Before advent of television or even radio, Fairmount Park was the main recreational spot for those who lived in and around Philadelphia. When the snow was good and the river was frozen, thousands turned out to skate, sled, and toboggan. There were snowball fights, of course, and sleigh riding. The automobile hadn’t been invented yet so there was no need to clear the roads, and snowy streets and carriageways meant a trip through the park. Riders bundled up in all kinds of conveyances to take the river drives up to and through the Wissahickon. Imagine a beautiful scene with the snow on the trees and sleigh bells jingling.
Reality check: The Schuylkill proved a dangerous place to skate, and so a couple of lakes were created in the park to move skaters off the river. Many of the mansions were open as comfort stations, places to warm up and buy a hot or cold drink. These days the historic homes are decked out for the holidays and open to the public as part of A Very Philly Christmas At the Historic Houses of Fairmount Park.
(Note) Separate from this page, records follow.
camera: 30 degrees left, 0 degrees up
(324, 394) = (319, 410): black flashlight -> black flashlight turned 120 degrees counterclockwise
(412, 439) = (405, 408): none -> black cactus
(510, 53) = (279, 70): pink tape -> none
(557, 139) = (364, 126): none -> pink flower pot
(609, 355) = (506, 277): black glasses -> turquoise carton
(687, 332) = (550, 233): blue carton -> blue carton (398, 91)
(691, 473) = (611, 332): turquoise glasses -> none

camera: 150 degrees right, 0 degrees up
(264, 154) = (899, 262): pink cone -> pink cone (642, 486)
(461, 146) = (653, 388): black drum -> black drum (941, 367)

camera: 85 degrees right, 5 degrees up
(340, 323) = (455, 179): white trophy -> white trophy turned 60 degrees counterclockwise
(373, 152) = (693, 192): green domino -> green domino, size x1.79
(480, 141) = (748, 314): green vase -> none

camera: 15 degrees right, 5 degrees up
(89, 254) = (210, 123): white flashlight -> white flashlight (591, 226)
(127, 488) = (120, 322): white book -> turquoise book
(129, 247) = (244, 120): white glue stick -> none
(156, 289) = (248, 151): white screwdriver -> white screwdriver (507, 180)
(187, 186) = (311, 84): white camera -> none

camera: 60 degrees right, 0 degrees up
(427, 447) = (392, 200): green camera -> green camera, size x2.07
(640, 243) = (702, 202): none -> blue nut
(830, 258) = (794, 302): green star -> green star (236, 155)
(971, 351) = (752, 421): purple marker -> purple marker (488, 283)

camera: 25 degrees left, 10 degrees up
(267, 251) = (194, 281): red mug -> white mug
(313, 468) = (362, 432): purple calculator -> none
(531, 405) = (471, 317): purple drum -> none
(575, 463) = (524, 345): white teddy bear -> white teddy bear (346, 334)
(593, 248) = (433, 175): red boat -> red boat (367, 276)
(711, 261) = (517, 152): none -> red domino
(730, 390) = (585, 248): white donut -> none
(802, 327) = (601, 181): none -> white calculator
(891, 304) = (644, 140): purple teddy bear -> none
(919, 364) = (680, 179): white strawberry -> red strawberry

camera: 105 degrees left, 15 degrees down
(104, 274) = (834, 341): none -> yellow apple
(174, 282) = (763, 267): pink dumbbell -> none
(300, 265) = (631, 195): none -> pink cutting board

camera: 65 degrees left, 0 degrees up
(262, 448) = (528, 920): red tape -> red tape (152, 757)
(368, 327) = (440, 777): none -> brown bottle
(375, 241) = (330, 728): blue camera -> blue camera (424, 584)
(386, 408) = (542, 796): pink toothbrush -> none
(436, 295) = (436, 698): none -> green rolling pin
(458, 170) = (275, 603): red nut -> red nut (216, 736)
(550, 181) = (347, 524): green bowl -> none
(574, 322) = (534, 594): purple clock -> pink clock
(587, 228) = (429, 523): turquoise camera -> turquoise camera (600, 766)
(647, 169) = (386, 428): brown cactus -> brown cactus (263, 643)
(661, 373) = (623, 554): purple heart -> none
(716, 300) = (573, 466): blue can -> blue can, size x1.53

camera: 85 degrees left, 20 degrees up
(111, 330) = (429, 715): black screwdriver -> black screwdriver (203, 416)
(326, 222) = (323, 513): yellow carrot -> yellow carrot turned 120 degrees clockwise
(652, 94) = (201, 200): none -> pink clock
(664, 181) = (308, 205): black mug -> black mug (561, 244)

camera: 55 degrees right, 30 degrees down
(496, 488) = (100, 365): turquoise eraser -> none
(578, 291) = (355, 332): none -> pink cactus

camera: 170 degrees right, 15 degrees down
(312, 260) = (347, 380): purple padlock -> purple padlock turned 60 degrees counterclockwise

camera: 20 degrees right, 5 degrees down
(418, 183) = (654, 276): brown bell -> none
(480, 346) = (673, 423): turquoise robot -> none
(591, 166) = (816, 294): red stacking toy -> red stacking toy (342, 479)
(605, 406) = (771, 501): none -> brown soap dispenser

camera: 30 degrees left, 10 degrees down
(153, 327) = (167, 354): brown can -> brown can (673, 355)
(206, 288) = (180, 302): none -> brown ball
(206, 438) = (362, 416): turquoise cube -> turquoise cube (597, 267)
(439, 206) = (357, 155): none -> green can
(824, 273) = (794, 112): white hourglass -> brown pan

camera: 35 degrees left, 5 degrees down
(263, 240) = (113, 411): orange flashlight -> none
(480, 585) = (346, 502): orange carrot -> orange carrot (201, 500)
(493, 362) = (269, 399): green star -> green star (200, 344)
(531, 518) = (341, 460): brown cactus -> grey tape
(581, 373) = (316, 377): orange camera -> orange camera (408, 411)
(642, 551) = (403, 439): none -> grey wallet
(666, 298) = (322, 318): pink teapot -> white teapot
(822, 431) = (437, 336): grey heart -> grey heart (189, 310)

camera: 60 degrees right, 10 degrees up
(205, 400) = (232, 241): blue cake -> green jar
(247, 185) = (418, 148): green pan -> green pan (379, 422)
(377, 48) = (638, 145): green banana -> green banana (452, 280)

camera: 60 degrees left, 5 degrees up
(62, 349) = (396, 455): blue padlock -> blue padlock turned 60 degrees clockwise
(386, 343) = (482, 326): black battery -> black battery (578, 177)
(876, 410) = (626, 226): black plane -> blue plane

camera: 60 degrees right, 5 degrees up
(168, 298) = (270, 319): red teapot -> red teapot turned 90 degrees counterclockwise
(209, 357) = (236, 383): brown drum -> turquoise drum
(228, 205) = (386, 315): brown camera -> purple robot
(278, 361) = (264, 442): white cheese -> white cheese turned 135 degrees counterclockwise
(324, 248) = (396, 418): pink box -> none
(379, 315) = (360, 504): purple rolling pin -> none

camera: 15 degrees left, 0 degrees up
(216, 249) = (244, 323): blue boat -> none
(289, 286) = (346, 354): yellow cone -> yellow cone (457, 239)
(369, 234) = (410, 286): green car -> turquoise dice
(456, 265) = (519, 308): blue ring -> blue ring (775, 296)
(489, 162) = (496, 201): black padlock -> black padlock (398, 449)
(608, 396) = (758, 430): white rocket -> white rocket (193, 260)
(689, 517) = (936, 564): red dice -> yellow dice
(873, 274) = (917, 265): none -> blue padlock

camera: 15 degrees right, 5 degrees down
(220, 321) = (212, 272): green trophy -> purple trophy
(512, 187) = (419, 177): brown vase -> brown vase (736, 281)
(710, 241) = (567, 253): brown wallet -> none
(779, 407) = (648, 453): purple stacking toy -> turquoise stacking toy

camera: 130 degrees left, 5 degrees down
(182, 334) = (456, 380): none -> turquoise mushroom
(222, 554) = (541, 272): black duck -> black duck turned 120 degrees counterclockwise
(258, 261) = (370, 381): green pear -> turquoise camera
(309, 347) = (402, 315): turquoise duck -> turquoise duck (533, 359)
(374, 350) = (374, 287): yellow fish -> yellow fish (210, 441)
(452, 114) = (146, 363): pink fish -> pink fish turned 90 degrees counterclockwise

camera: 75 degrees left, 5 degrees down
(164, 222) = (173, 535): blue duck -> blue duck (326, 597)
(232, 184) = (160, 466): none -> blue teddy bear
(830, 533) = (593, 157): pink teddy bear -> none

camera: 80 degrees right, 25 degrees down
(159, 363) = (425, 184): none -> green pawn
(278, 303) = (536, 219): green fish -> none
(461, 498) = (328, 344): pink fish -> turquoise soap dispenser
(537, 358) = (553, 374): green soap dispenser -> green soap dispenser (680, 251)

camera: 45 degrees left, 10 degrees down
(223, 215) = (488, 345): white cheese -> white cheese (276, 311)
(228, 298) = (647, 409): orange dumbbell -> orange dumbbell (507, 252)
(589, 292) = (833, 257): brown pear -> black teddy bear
MUSIC: “Jingle Bells” from the CD, A Musical Christmas Tree, Morton Gould
Meridee Duddleston: A cold snap brought out the first real evidence of winter: news that the pool behind the dam for the Fairmount Waterworks was frozen over. On a weekend, skaters would fill the Schuylkill River in front of Boathouse Row.
Darren Fava: There was all sorts of activity out there. From elderly folks you see here to children. I dare say we wouldn’t have any ice thick enough to do today.
MD: Darren Fava manages the historic homes in Fairmount Park for Philadelphia’s Parks and Recreation Department. With images and newspaper accounts he’s painting a wintertime picture of the park in the late 1800s.
DF: You see a nice sleigh here and then a “clunkier” vehicle. It was big news to write that there was enough snow to go sleighing. And they would always mention "Jingle Bells" and they would always talk about how it just like an old-fashioned Christmas.
MD: Fairmount Park was the primary recreational venue for everyone in and around Philadelphia, summer and winter. A Currier and Ives-type of Christmas comes through in this newspaper account from 1898.
DF: And this is another favorite part of mine. Once in the park, the winter panorama spreads out like an immense Christmas card. The frozen river with its crowds of gracefully gliding skaters is a roadway boundary on one side, while snowcapped trees and icicle-draped rocks loom up on the other.
MD: Skating and sleighing were great equalizers. And the old summer homes of the wealthy overlooking the river were “comfort stations” open for all to come in from the cold.